> _EXTRACTED TEXT_
#####

Many excellent resources are available to learn about Machine Learning. For example, Andrew Ng’s ML course on Coursera is amazing, although it requires a significant time investment (think months).

There are also many interesting websites about Machine Learning, including of course Scikit-Learn’s exceptional User Guide. You may also enjoy Dataquest, which provides very nice interactive tutorials, and ML blogs such as those listed on Quora. Finally, the Deep Learning website has a good list of resources to check out to learn more.

There are many other introductory books about Machine Learning. In particular:

  • Joel Grus’s Data Science from Scratch (O’Reilly) presents the fundamentals of Machine Learning and implements some of the main algorithms in pure Python (from scratch, as the name suggests).
  • Stephen Marsland’s Machine Learning: An Algorithmic Perspective (Chapman & Hall) is a great introduction to Machine Learning, covering a wide range of topics in depth with code examples in Python (also from scratch, but using NumPy).

#####

> _WORK TASK 1_
Name every person mentioned in the passage on machine learning resources.
> _WORK TASK 2_
Pick up the passage on machine learning resources after its final sentence and write the next portion.

Data records:
#####

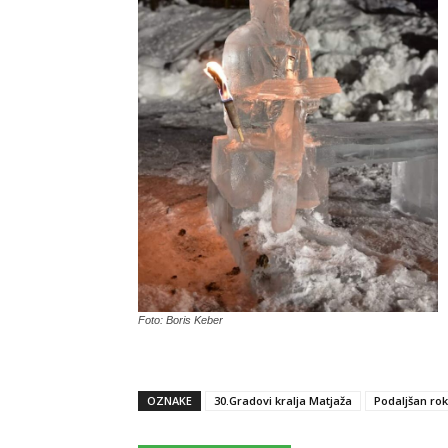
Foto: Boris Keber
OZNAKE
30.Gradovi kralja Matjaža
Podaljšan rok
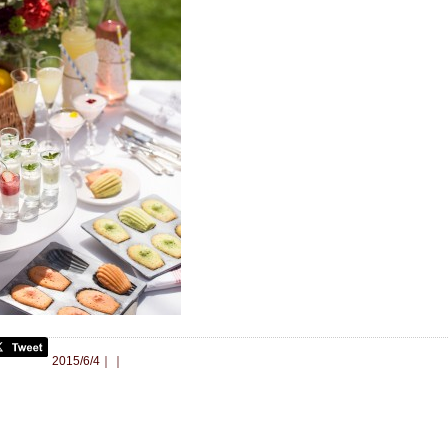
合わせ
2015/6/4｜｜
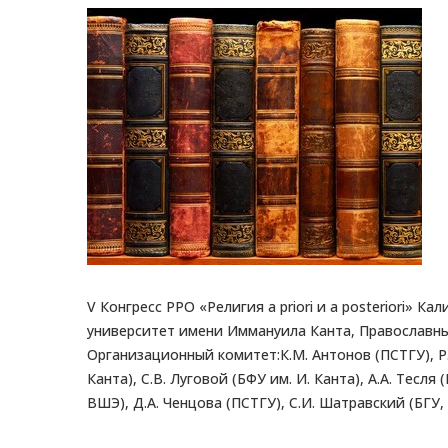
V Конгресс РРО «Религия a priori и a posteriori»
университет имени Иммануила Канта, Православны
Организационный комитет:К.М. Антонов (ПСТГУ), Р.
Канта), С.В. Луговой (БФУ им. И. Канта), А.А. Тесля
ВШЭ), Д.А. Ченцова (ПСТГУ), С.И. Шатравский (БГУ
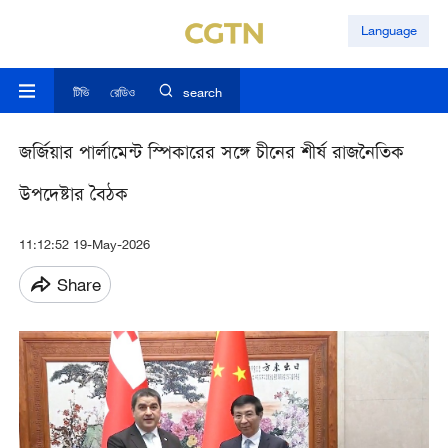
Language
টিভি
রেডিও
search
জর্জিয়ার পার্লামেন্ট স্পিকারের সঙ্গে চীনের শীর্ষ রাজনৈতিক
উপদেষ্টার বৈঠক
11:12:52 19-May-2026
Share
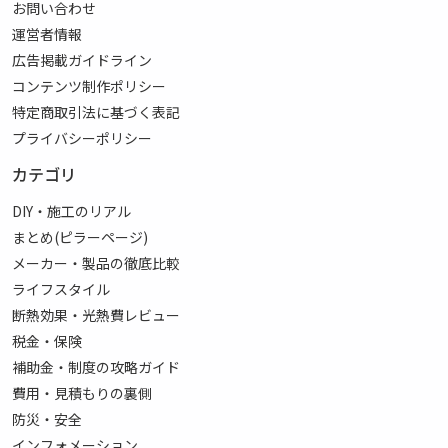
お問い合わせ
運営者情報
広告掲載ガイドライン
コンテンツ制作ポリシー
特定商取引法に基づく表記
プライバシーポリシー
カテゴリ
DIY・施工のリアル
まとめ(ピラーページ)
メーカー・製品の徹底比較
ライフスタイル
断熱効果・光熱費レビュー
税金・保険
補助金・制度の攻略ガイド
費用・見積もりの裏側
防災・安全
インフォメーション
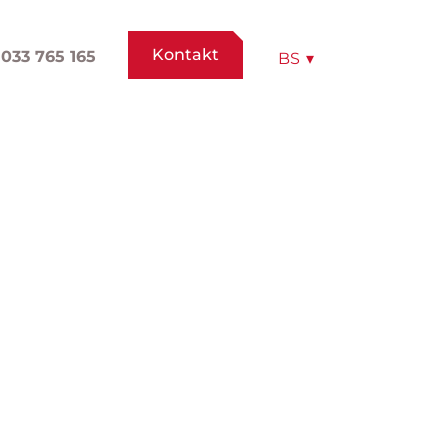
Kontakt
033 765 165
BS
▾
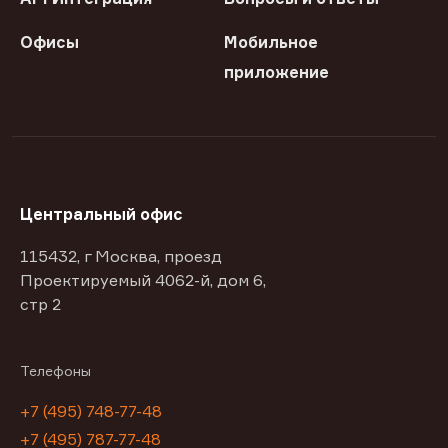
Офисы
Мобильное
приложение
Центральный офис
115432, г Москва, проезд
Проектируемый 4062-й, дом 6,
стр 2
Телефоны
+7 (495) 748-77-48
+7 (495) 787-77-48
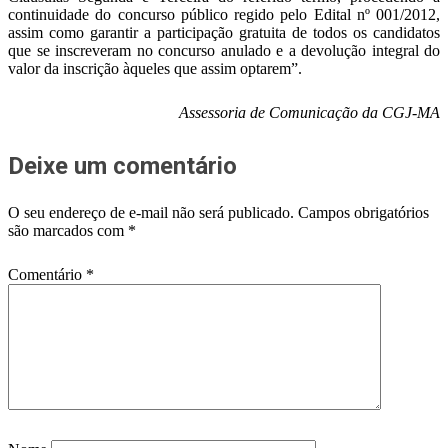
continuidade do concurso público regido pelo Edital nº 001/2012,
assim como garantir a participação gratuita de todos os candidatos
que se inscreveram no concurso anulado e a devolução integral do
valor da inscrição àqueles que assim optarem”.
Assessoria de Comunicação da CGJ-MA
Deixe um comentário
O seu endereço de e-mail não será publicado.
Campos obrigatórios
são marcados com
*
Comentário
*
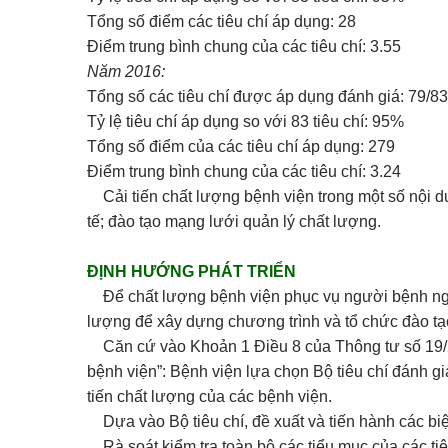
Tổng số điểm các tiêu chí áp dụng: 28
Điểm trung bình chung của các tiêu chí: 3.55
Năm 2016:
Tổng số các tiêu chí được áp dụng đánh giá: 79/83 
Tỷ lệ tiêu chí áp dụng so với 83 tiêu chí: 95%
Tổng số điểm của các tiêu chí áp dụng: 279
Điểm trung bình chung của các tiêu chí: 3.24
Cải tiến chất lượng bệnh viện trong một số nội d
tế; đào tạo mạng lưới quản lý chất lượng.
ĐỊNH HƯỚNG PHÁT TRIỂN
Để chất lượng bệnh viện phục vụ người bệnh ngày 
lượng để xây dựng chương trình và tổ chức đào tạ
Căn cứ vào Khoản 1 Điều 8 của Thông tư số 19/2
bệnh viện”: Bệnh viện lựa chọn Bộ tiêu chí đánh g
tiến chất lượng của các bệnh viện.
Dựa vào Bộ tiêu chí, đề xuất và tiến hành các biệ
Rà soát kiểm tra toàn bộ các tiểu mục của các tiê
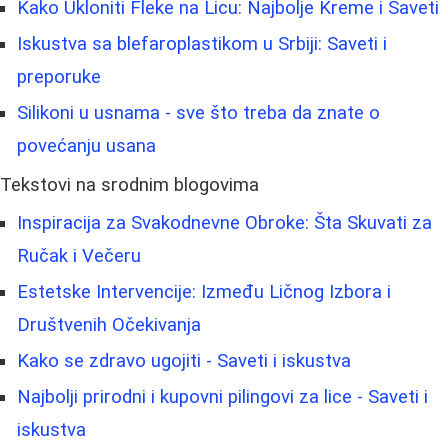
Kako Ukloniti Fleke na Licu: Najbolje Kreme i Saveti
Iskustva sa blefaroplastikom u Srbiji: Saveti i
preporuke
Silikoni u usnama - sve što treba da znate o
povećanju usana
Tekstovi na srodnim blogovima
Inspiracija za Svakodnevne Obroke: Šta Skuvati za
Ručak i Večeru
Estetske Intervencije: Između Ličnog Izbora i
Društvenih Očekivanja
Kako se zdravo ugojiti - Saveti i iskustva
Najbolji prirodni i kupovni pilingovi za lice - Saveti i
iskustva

#####

> _WRITTEN ANSWER 1_
Andrew Ng, Joel Grus, Stephen Marsland

> _WRITTEN ANSWER 2_
  • Sebastian Raschka’s Python Machine Learning (Packt Publishing) is also a great introduction to Machine Learning and leverages Python open source libraries (Pylearn 2 and Theano).
  • François Chollet’s Deep Learning with Python (Manning) is a very practical book that covers a large range of topics in a clear and concise way, as you might expect from the author of the excellent Keras library. It favors code examples over mathematical theory.
  • Andriy Burkov’s The Hundred-Page Machine Learning Book is very short and covers an impressive range of topics, introducing them in approachable terms without shying away from the math equations.
  • Yaser S. Abu-Mostafa, Malik Magdon-Ismail, and Hsuan-Tien Lin’s Learning from Data (AMLBook) is a rather theoretical approach to ML that provides deep insights, in particular on the bias/variance trade-off (see Chapter 4).
  • Stuart Russell and Peter Norvig’s Artificial Intelligence: A Modern Approach, 3rd Edition (Pearson), is a great (and huge) book covering an incredible amount of topics, including Machine Learning. It helps put ML into perspective.

Finally, joining ML competition websites such as Kaggle.com will allow you to practice your skills on real-world problems, with help and insights from some of the best ML professionals out there.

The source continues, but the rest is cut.